Si El Cantor est le premier long-métrage de Joseph Morder, le cinéaste n'en est pas à ses premiers faits d'armes. Né en 1949 de parents d'origine juive polonaise mariés à Caracas, Joseph Morder a vécu la plus grande partie de son enfance en Equateur avant de s'installer en France. Marqué par le cinéma hollywoodien, le mélodrame, la Nouvelle Vague, il réalise de nombreux court-métrages, documentaires et films expérimentaux en très large partie autobiographiques, abordant les thèmes de la mémoire, de l'enfance ou de la judéité. Ses films, tournés en super-8, en vidéo ou en 35mm, ont pour noms Assoud et le mystère de la plage, Romamor ou encore Mémoires d'un Juif tropical.
Au cours de sa carrière, Joseph Morder a été enseignant en cinéma expérimental à l'Université de la Sorbonne. Il y a notamment eu pour élève un certain François Ozon...
En guise de pistes d'écriture, le metteur en scène Joseph Morder n'a fourni à son scénariste Harold P. Manning que quatre ou cing pages de synopsis dactylographiées et un article de journal. Harold P. Manning explique comment s'est déroulé l'écriture de El Cantor:"Joseph m'ayant donné carte blanche, je ne me suis pas privé d'apporter mon bric-à-brac personnel, des choses qui me font rire, des trucs piochés ici et là. Joseph situait El Cantor dans une ville sans nom qui en évoquait beaucoup d'autres. Je décrivais des lieux vus à Bruxelles, à Vienne, à New York, un peu partout. J'interprètais aussi ce qu'il me racontait de Berlin ou de Madrid. Joseph a beaucoup de tendresse pour ses personnages, alors moi je les rendais colériques ou insupportables, je leur faisais faire des choses étranges. Mais mes propositions loufoques, dans le film terminé que je vois aujourd'hui sur l'écran de la salle de montage, Joseph a su en faire une caisse de résonance pour ce qu'il avait à dire, lui."
L'utilisation de la musique reste bien particulière sur le film.

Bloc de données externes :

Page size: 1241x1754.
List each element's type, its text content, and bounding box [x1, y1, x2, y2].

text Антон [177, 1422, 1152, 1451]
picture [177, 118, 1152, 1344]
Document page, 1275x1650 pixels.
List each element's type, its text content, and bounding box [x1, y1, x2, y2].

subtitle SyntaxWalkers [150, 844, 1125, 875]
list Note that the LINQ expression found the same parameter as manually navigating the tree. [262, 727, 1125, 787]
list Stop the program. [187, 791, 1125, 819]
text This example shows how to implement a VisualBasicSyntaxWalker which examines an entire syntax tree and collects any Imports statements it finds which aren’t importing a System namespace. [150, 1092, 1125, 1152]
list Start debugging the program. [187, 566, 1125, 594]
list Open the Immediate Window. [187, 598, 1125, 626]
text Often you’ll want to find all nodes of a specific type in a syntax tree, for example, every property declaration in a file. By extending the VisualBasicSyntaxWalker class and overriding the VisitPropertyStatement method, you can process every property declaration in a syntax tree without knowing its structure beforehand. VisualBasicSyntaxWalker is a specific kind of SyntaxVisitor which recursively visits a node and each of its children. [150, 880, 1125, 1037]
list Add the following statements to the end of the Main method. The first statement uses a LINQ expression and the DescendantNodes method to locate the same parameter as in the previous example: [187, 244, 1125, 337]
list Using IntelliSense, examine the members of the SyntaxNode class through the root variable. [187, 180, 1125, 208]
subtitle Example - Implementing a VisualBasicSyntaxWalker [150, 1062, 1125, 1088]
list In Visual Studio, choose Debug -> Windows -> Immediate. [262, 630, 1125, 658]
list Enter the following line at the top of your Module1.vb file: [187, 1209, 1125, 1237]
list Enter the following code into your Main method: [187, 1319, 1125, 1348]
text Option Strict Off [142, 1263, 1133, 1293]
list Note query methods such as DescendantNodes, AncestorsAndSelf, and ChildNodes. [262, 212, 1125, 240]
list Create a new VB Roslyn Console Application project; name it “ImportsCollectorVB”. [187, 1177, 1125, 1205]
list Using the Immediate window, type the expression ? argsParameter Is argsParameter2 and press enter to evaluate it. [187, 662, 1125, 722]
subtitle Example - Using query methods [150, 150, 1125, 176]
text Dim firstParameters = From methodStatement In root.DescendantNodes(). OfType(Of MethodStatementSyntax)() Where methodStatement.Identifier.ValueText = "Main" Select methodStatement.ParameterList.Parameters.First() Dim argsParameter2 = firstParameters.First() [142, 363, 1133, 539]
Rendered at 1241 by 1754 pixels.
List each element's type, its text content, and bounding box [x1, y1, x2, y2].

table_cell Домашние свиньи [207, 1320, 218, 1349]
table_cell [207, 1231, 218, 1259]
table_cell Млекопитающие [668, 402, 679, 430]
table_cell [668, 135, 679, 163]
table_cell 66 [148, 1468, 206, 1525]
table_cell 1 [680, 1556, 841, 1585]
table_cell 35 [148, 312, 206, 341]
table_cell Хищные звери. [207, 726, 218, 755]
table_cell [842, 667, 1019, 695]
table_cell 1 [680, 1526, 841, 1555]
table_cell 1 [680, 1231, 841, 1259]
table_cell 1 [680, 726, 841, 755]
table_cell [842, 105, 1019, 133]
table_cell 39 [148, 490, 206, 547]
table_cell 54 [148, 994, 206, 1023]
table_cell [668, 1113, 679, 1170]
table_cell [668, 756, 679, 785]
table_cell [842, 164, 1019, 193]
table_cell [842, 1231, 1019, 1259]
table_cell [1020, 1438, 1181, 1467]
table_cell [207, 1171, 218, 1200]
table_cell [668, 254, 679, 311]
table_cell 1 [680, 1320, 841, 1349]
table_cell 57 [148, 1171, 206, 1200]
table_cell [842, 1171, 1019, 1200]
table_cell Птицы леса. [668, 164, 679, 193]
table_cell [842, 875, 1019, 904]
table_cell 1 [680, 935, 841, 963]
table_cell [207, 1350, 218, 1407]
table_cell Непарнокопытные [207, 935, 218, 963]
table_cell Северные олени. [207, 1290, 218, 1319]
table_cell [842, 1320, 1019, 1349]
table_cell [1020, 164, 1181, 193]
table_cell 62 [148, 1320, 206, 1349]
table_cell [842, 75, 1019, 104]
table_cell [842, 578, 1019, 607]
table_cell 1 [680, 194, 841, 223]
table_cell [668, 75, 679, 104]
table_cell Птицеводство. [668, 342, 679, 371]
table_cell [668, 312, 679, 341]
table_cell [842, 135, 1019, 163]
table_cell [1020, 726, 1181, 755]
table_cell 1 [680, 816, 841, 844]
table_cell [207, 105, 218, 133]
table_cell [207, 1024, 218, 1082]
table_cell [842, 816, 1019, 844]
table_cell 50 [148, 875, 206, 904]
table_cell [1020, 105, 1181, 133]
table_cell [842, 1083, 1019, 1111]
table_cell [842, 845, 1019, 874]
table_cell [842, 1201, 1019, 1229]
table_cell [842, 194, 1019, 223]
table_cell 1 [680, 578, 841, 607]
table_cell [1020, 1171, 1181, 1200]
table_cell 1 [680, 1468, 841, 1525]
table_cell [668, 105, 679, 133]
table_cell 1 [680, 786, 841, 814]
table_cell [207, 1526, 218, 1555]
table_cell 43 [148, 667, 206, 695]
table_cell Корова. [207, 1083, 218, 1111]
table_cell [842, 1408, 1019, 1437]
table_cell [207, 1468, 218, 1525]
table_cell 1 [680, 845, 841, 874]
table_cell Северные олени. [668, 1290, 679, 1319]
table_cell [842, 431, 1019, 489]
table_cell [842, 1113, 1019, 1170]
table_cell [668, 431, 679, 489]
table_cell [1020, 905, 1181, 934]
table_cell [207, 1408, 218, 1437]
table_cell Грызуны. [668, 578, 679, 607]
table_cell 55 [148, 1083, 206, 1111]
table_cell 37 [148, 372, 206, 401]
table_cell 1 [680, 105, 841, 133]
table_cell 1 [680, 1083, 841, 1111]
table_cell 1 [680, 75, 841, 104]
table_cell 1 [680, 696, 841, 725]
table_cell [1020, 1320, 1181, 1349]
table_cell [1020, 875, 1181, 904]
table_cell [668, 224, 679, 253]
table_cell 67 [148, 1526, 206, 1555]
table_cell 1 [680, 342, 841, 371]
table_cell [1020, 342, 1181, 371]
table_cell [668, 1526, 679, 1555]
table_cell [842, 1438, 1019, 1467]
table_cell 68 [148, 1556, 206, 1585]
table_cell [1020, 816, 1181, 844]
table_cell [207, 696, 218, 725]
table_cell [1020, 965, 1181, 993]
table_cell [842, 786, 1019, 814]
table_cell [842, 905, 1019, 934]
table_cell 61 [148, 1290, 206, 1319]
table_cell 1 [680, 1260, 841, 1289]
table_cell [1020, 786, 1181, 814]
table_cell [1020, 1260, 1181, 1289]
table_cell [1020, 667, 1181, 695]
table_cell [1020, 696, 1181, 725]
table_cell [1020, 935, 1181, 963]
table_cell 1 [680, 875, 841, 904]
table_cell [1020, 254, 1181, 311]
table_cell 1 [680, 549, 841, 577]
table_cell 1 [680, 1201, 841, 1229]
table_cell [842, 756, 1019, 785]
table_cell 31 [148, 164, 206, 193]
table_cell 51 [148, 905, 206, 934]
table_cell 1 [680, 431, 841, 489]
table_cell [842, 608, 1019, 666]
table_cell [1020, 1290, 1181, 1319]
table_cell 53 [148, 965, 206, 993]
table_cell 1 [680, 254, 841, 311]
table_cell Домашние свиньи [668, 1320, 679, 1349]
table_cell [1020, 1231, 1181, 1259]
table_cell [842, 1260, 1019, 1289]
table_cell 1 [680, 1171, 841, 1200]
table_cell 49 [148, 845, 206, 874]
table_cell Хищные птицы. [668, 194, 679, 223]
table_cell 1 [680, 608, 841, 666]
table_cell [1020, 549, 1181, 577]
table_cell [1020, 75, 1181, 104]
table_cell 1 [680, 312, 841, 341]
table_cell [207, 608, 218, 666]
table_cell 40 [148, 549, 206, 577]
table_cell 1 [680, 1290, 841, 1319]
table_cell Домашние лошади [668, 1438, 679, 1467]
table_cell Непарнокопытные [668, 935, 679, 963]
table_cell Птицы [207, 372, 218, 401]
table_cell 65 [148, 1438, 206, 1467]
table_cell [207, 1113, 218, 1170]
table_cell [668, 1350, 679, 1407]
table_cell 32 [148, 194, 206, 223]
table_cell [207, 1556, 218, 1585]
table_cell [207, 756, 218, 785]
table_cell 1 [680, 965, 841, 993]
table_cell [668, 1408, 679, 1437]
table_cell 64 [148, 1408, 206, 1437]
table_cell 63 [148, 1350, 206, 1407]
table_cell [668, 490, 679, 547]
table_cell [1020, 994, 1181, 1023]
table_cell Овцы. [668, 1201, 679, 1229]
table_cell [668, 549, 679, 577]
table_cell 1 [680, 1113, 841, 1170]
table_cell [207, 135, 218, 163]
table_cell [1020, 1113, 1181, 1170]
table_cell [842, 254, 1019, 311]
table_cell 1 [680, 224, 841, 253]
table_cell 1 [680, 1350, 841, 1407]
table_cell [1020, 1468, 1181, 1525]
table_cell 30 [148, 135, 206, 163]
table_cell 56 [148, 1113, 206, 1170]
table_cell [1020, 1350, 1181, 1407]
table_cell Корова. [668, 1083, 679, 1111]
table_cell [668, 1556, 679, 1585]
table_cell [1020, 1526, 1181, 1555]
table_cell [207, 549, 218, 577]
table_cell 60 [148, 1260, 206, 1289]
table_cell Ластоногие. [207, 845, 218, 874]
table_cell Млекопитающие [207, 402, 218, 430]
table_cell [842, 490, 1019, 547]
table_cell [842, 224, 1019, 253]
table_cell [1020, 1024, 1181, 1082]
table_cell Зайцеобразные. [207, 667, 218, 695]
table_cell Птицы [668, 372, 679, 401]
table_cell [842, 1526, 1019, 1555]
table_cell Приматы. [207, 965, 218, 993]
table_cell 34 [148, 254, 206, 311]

Joseph Morder confirme: "Comme il s'agit d'un film sur la musique, je n'ai pas voulu utiliser beaucoup de musiques! Pour moi, la musicalité se situe ailleurs: dans la construction de chaque plan, dans le mouvement des personnages, dans leur diction."
Tourné au Havre, le film baigne dans une lumière que le réalisateur désirait plate, presque terne:"Le principe pictural du film était le suivant: le fond du plan devait être relativement neutre, tandis que les personnages étaient censés s'en détacher grâce à des couleurs vives".
Françoise Michaud a tourné avec Jean-Pierre Mocky, Claude Zidi, Gérard Blain ou Alain Tanner Cette "égérie" de Joseph Morder a déjà incarné dans ses films et tour-à-tour la mère, la femme, la soeur ou l'amante. Le cinéaste lui a dit un jour: "Tu seras dans tous mes films". Avec El Cantor, ce serment est encore une fois renouvelé. Le metteur en scène voit en elle "une sorte de glamour hollywoodien, revu par la Nouvelle Vague. Je la compare aussi à Katharine Hepburn dans les comédies d'avant-guerre de Howard Hawks ou de George Cukor..."
L'art des cantors, ces chanteurs de mélodies tristes et profondes, s'est évanoui avec la Seconde Guerre Mondiale. Le journaliste Louis Skorecki est spécialiste de la musique juive des cantors:"C'est au tout début du siècle dernier que naît, en Europe de l'Est, ce style 'ancien' que Moshé Stern est l'un des derniers à pratiquer encore. Mélange de chants de bergers roumains et de berceuses cosaques, il s'éloigne, au fil des ans, des rigueurs 'grégoriennes' des prières antiques. L'engouement pour l'opéra conduit tout naturellement les cantors, dans leurs improvisations, à des prouesses vocales de plus en plus musclées."